INFORMATION SHOWN:

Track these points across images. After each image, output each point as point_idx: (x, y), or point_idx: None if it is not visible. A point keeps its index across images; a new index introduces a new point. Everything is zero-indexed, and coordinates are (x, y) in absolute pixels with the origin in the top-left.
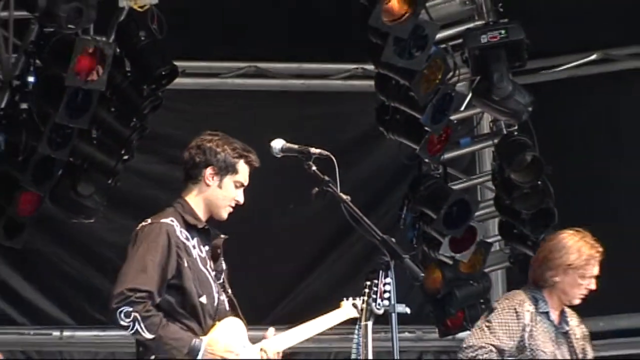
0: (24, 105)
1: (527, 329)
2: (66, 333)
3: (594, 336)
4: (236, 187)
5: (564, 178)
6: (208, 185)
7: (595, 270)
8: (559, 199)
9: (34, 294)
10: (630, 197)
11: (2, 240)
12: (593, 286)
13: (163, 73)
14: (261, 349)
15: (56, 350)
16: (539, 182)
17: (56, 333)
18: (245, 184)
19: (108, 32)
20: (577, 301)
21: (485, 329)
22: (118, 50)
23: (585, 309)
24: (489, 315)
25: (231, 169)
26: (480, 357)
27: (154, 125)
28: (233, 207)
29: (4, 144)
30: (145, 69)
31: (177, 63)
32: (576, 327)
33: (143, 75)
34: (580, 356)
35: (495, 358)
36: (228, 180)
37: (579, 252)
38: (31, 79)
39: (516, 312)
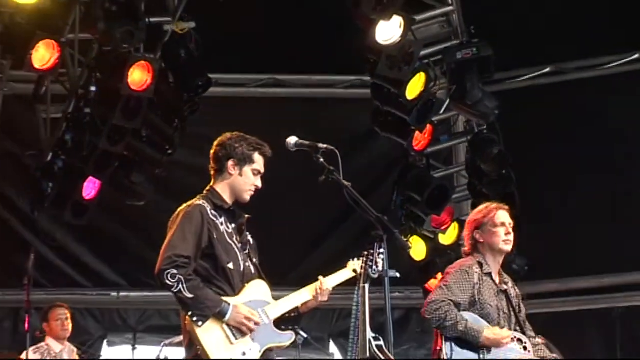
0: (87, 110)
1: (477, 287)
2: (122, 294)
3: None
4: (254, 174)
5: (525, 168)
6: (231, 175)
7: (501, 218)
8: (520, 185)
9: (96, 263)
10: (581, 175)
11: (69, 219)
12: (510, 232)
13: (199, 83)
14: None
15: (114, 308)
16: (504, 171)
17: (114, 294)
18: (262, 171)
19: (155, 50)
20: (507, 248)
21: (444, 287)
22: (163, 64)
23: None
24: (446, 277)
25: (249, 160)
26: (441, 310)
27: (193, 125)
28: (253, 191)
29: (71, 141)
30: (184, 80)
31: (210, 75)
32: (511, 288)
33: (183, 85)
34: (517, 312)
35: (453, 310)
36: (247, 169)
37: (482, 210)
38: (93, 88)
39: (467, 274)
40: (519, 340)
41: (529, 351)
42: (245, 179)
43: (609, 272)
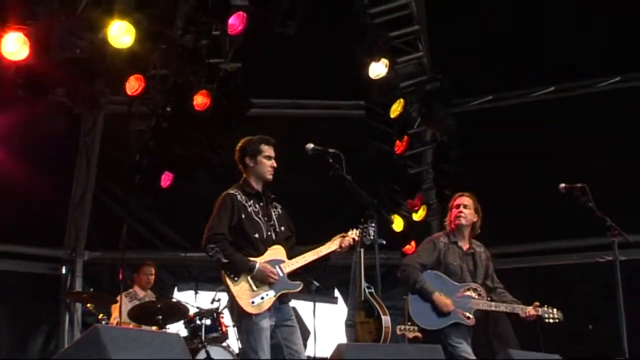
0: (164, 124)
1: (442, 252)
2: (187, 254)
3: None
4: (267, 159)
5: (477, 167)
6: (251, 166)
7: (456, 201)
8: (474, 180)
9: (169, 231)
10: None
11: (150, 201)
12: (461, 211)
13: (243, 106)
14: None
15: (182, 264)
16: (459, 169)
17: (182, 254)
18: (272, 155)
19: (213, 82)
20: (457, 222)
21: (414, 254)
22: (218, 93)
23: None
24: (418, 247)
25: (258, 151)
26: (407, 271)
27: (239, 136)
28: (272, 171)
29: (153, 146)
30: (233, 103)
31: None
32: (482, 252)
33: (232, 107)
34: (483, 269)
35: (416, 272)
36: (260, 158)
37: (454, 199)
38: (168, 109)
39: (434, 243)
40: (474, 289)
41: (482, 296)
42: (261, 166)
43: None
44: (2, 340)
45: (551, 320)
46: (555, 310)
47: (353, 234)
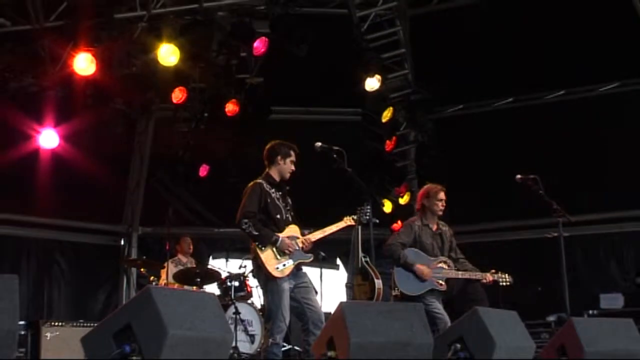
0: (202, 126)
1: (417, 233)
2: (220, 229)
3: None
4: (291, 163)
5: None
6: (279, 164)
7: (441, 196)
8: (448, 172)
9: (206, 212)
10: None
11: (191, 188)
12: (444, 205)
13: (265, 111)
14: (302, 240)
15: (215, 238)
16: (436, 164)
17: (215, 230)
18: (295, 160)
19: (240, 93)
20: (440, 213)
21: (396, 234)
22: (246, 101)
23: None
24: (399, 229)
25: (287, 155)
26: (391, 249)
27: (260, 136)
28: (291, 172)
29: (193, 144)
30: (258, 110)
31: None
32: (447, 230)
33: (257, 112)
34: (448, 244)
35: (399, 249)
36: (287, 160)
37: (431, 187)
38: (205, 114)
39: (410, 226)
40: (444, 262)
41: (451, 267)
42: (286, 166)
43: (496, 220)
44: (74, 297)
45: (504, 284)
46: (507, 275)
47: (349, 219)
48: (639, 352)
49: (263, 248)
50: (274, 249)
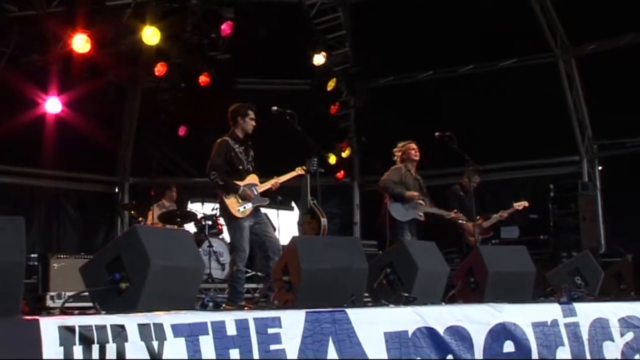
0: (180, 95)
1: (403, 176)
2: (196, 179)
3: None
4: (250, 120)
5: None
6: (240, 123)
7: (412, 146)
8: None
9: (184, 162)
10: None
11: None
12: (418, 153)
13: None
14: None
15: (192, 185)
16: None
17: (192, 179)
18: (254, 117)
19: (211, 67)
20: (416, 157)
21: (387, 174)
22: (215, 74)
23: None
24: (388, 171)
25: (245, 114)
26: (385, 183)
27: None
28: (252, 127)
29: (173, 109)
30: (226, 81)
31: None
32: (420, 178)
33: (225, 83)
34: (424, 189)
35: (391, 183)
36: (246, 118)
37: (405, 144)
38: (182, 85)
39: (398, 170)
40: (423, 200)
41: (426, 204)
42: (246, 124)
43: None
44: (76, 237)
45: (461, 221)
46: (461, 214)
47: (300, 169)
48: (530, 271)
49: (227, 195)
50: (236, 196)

TASK PROMPT: Your task is to return every entry exactly as it was written, with the pictures removed.

SOLUTION FOR THIS PROBLEM:
Track these points across images. After each image, output each point as point_idx: (x, y), or point_idx: None if it is not visible. A point keeps its index across images; a new index introduces a new point. Everything is zero-indexed, and coordinates are (x, y) in absolute pixels with the origin in the top-left.
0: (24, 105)
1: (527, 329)
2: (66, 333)
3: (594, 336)
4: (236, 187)
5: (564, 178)
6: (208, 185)
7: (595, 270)
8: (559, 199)
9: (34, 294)
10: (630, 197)
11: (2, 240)
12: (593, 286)
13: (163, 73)
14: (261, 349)
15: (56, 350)
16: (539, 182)
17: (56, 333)
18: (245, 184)
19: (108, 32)
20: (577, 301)
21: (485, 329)
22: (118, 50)
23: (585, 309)
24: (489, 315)
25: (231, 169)
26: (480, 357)
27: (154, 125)
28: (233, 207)
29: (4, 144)
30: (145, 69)
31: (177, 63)
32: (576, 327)
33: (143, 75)
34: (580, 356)
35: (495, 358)
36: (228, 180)
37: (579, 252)
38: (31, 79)
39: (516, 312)
0: (87, 110)
1: (477, 287)
2: (122, 294)
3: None
4: (254, 174)
5: (525, 168)
6: (231, 175)
7: (501, 218)
8: (520, 185)
9: (96, 263)
10: (581, 175)
11: (69, 219)
12: (510, 232)
13: (199, 83)
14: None
15: (114, 308)
16: (504, 171)
17: (114, 294)
18: (262, 171)
19: (155, 50)
20: (507, 248)
21: (444, 287)
22: (163, 64)
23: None
24: (446, 277)
25: (249, 160)
26: (441, 310)
27: (193, 125)
28: (253, 191)
29: (71, 141)
30: (184, 80)
31: (210, 75)
32: (511, 288)
33: (183, 85)
34: (517, 312)
35: (453, 310)
36: (247, 169)
37: (482, 210)
38: (93, 88)
39: (467, 274)
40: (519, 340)
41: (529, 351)
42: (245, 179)
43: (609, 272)
0: (164, 124)
1: (442, 252)
2: (187, 254)
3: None
4: (267, 159)
5: (477, 167)
6: (251, 166)
7: (456, 201)
8: (474, 180)
9: (169, 231)
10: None
11: (150, 201)
12: (461, 211)
13: (243, 106)
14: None
15: (182, 264)
16: (459, 169)
17: (182, 254)
18: (272, 155)
19: (213, 82)
20: (457, 222)
21: (414, 254)
22: (218, 93)
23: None
24: (418, 247)
25: (258, 151)
26: (407, 271)
27: (239, 136)
28: (272, 171)
29: (153, 146)
30: (233, 103)
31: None
32: (482, 252)
33: (232, 107)
34: (483, 269)
35: (416, 272)
36: (260, 158)
37: (454, 199)
38: (168, 109)
39: (434, 243)
40: (474, 289)
41: (482, 296)
42: (261, 166)
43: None
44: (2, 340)
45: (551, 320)
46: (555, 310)
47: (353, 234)
0: (202, 126)
1: (417, 233)
2: (220, 229)
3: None
4: (291, 163)
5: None
6: (279, 164)
7: (441, 196)
8: (448, 172)
9: (206, 212)
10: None
11: (191, 188)
12: (444, 205)
13: (265, 111)
14: (302, 240)
15: (215, 238)
16: (436, 164)
17: (215, 230)
18: (295, 160)
19: (240, 93)
20: (440, 213)
21: (396, 234)
22: (246, 101)
23: None
24: (399, 229)
25: (287, 155)
26: (391, 249)
27: (260, 136)
28: (291, 172)
29: (193, 144)
30: (258, 110)
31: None
32: (447, 230)
33: (257, 112)
34: (448, 244)
35: (399, 249)
36: (287, 160)
37: (431, 187)
38: (205, 114)
39: (410, 226)
40: (444, 262)
41: (451, 267)
42: (286, 166)
43: (496, 220)
44: (74, 297)
45: (504, 284)
46: (507, 275)
47: (349, 219)
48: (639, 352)
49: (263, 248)
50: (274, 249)
0: (180, 95)
1: (403, 176)
2: (196, 179)
3: None
4: (250, 120)
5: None
6: (240, 123)
7: (412, 146)
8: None
9: (184, 162)
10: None
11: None
12: (418, 153)
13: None
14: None
15: (192, 185)
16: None
17: (192, 179)
18: (254, 117)
19: (211, 67)
20: (416, 157)
21: (387, 174)
22: (215, 74)
23: None
24: (388, 171)
25: (245, 114)
26: (385, 183)
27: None
28: (252, 127)
29: (173, 109)
30: (226, 81)
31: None
32: (420, 178)
33: (225, 83)
34: (424, 189)
35: (391, 183)
36: (246, 118)
37: (405, 144)
38: (182, 85)
39: (398, 170)
40: (423, 200)
41: (426, 204)
42: (246, 124)
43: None
44: (76, 237)
45: (461, 221)
46: (461, 214)
47: (300, 169)
48: (530, 271)
49: (227, 195)
50: (236, 196)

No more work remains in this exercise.